Ilustrasi. Foto: Dok MI

IHSG Dibuka di Zona Hijau, Naik ke Level 7.096

Eko Nordiansyah • 29 April 2026 09:35

Jakarta: Indeks Harga Saham Gabungan (IHSG) pada pagi ini mengalami penguatan. Pada pembukaan perdagangan hari ini, Rabu, 29 April 2026, IHSG berada di zona hijau sebesar 7.096,609.

Mengacu data RTI yang terekam hingga pukul 09.30 WIB, IHSG langsung naik sebanyak 46,073 poin setara 0,65 persen ke level 7.118,465. IHSG berada di level tertinggi 7.119 dan terendah di 7.087.

Adapun sebanyak 346 saham emiten melemah pada perdagangan pagi ini. Sementara, 221 saham lainnya menguat dan 161 saham stagnan.

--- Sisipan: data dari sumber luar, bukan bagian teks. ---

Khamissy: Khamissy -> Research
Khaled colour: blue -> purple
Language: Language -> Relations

Untuk sementara, total transaksi yang tercatat sebanyak Rp3,242 triliun dengan total saham yang diperdagangkan 11,669 miliar saham. Adapun kapitalisasi pasar mencapai Rp12.678,671 triliun.



(Ilustrasi. Foto: Dok MI)

IHSG diproyeksi bergerak mixed

Riset harian Korea Investment & Sekuritas Indonesia (KISI) menyebutkan, pada Selasa, 28 April 2026, Wall Street ditutup melemah dengan S&P500 dan Nasdaq masing-masing sebesar 0,49 persen dan 0,90 persen. Senada, Dow Jones justru mengalami pelemahan sebesar 0,05 persen.

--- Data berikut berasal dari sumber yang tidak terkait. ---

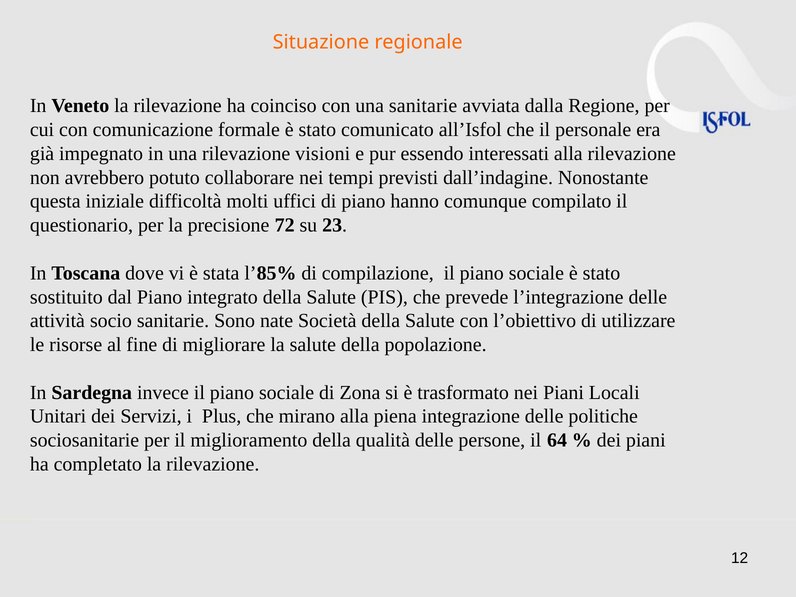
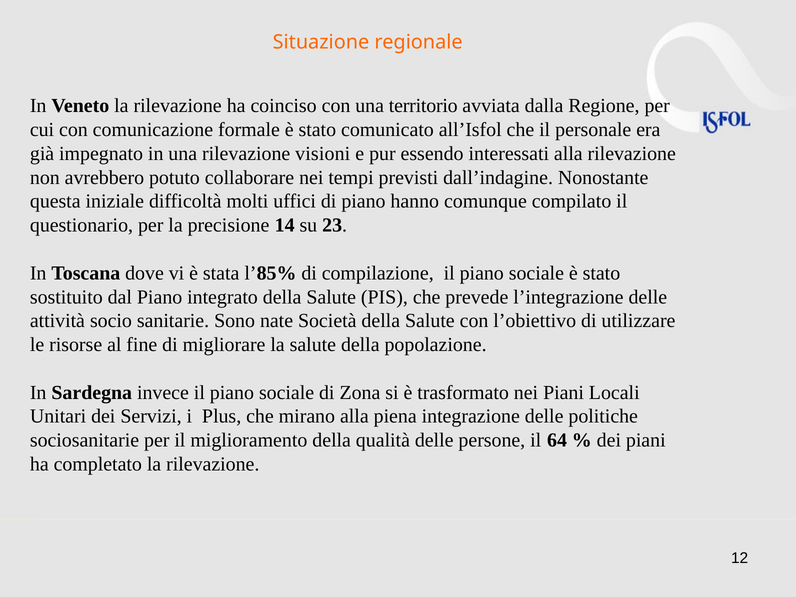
una sanitarie: sanitarie -> territorio
72: 72 -> 14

Saham semikonduktor, yang telah melonjak lebih dari 40 persen sepanjang tahun ini, sangat membebani Nasdaq, yang mengalami penurunan persentase harian terbesar dalam sebulan.

OpenAI gagal mencapai target internal untuk pengguna dan pendapatan mingguan, menimbulkan kekhawatiran tentang kemampuan perusahaan raksasa AI tersebut untuk mendukung pengeluaran besar-besaran mereka untuk pusat data.

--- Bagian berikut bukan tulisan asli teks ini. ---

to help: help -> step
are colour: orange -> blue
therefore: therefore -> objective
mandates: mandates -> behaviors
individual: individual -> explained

Sementara itu, IHSG ditutup melemah 0,48 persen pada Selasa, 28 April 2026. Sektor Keuangan menahan laju pelemahan IHSG dengan kenaikan 0,92 persen seiring saham perbankan besar yang mencatat kenaikan tipis. Sementara itu, sektor Industri dasar menjadi pemberat indeks dengan pelemahan 1,48 persen.

“Menyikapi beragam kondisi tersebut diatas, hari ini, IHSG diproyeksikan bergerak mixed dengan konsolidasi dalam rentang 7.000-7.100,” sebut  Investment Specialist PT Korea Investment and Sekuritas Indonesia Ahmad Faris Mu’tashim dalam risetnya.